▶ **PROBLEM**: Search the records below for the string "properly", and report each line that contains it.

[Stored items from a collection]
┌──

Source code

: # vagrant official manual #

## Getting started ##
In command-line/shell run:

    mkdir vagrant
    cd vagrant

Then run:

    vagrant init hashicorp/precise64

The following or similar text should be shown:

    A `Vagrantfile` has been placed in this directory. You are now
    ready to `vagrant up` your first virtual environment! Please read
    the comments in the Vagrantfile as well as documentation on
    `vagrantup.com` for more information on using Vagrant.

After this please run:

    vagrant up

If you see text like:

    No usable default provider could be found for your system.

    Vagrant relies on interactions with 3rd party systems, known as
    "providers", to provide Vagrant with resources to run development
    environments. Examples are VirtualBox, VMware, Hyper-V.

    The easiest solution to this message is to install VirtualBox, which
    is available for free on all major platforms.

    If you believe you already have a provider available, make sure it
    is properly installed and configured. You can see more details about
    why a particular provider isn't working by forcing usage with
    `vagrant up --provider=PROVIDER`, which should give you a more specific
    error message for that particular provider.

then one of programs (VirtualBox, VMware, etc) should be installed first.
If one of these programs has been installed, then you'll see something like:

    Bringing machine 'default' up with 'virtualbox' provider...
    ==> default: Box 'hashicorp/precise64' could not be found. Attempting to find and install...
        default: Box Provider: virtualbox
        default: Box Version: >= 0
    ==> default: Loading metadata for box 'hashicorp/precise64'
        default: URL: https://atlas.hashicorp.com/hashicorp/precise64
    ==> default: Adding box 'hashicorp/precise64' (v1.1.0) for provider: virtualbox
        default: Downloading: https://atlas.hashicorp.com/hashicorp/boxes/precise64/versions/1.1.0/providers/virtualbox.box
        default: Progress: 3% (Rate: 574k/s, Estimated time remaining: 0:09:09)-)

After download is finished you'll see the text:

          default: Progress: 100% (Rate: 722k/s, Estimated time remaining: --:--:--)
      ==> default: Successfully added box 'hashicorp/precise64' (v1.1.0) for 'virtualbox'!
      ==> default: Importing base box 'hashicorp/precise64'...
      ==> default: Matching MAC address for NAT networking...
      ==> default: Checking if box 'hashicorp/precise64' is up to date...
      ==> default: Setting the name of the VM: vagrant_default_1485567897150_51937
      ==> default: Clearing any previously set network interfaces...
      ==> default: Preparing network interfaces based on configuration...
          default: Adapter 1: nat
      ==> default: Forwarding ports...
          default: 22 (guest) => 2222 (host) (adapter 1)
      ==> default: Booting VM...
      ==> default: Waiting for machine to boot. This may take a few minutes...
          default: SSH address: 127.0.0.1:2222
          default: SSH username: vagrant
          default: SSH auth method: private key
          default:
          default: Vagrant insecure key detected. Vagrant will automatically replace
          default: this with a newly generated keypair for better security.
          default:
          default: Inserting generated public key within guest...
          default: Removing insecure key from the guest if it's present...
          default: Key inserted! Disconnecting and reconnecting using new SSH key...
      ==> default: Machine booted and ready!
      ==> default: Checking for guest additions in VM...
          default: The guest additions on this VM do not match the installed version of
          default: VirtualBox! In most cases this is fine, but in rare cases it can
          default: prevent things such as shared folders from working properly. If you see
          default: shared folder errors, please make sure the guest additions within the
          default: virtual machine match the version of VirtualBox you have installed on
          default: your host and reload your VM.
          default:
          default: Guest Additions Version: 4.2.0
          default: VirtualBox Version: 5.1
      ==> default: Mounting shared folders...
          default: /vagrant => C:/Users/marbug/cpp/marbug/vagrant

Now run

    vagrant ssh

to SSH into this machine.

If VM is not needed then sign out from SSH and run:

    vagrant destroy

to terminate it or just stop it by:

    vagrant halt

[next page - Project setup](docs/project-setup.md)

└──

▶ **RESPONSE AREA**:
    is properly installed and configured. You can see more details about
          default: prevent things such as shared folders from working properly. If you see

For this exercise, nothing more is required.